- Task -
Express the records as a two-column CSV with columns "prompt" and "reading", one row per record, starting with the line with "Site visit note - the beaker" and going on through the line with "Log entry: 25 mL". Put each record's text and its answer in one quoted field apiece, with line breaks turned into spaces.

- Records shown -
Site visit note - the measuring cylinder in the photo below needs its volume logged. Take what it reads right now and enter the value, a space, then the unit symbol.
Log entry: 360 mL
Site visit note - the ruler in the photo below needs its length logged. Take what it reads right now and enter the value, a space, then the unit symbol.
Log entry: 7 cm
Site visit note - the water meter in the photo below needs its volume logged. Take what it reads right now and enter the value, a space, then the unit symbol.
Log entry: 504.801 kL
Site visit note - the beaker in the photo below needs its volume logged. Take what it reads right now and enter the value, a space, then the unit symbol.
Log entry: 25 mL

==

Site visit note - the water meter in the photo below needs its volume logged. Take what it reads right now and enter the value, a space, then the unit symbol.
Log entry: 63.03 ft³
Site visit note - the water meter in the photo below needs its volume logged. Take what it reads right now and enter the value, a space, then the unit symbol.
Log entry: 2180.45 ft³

- Worked solution -
prompt,reading
"Site visit note - the beaker in the photo below needs its volume logged. Take what it reads right now and enter the value, a space, then the unit symbol. Log entry:","25 mL"